Below, a plot showing an example of the differences in phylogenetic signal when fitting a model with the covariance matrix of the unscaled tree (red), the covariance matrix of a scaled tree (blue), and the correlation matrix (yellow).

Below the code to reproduce this example.

##### Fish phylogenetics example #####

# Load packages
library(tidyverse)
library(fishtree)
library(rfishbase)
library(janitor)
library(brms)

# Get species list in the family Labridae 
sp <- species_list(Family = "Labridae")

# Get data on maximum size of fishes
length <- species(sp, "Length") %>%
  mutate(species = sp, phylo = gsub(" ","_", sp)) 

# Get phylogenetic tree
tree <- fishtree_phylogeny(sp)

# filter and clean data for missing species in tree
lengths <- length %>%
  dplyr::filter(species %in% gsub("_", " ", tree$tip.label)) %>%
  janitor::clean_names() %>%
  drop_na()

# get covariance matrix
tree_vcv <- ape::vcv(tree, corr = FALSE)

# get scaled covariance matrix
scaled_tree <- tree
scaled_tree$edge.length <- scaled_tree$edge.length / (max(tree$edge.length))
tree_vcv_scaled <- ape::vcv(scaled_tree, corr = FALSE)

# get correlation matrix
tree_cor <- ape::vcv(tree, corr = TRUE)

# fit models
fit1 <- brms::brm(length ~  (1 | gr(phylo, cov = tree_vcv)) , 
                  data = lengths, family = gaussian(),
                  data2 = list(tree_vcv = tree_vcv), 
                  chains = 4, cores = 4, iter = 4000,
                  warmup = 2000, control = list(adapt_delta = 0.99,
                                                max_treedepth = 12))

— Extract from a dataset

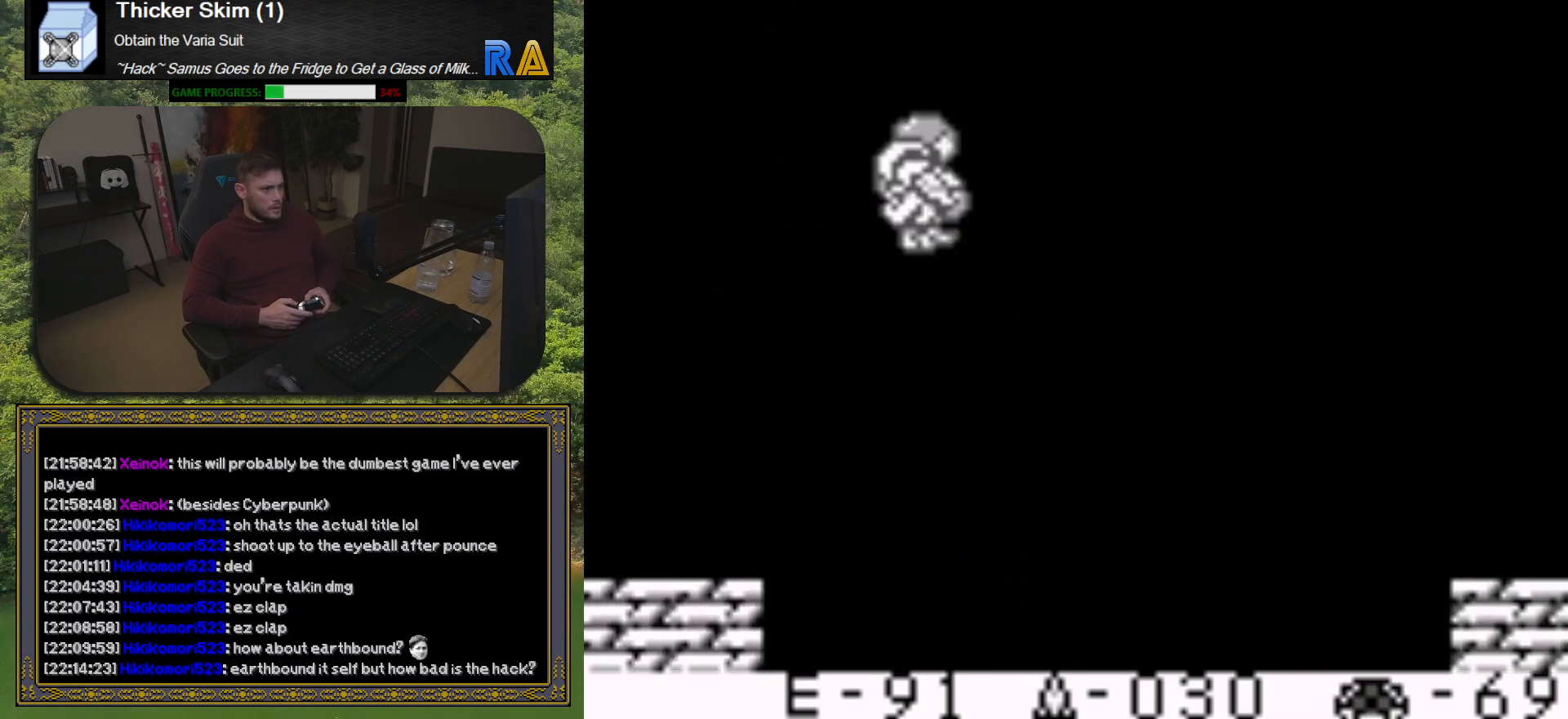
{"buttons": ["A", "DPAD_RIGHT"], "button_events": []}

fit2 <- update(fit1, data2 = list(tree_vcv = tree_vcv_scaled), 
               newdata = lengths)

fit3 <- update(fit1, data2 = list(tree_vcv = tree_cor), 
               newdata = lengths)

# phylogenetic signals
hyp <- "sd_phylo__Intercept^2 / (sd_phylo__Intercept^2 + sigma^2) = 0"
h1 <- hypothesis(fit1, hyp, class = NULL)
h2 <- hypothesis(fit2, hyp, class = NULL)
h3 <- hypothesis(fit3, hyp, class = NULL)

#plot
ggplot() +
  geom_histogram(aes(x = h1$samples$H1, fill = "non_scaled"), 
                 fill = "red", alpha = 0.5) +
  geom_histogram(aes(x = h2$samples$H1, fill = "scaled"), alpha = 0.5) +
  geom_histogram(aes(x = h3$samples$H1, fill = "cor"), alpha = 0.5) +
  theme_bw() +
  scale_fill_manual(name = "", values = c(
                                          non_scaled = "red", 
                                          scaled = "blue", 
                                          cor = "yellow")) +
  labs(x = "Phylogenetic signal")

R version 3.6.3 (2020-02-29)
Platform: x86_64-pc-linux-gnu (64-bit)
Running under: Ubuntu 16.04.6 LTS
brms_2.13.5

This is really interesting (and a little concerning?). Thanks for sharing it!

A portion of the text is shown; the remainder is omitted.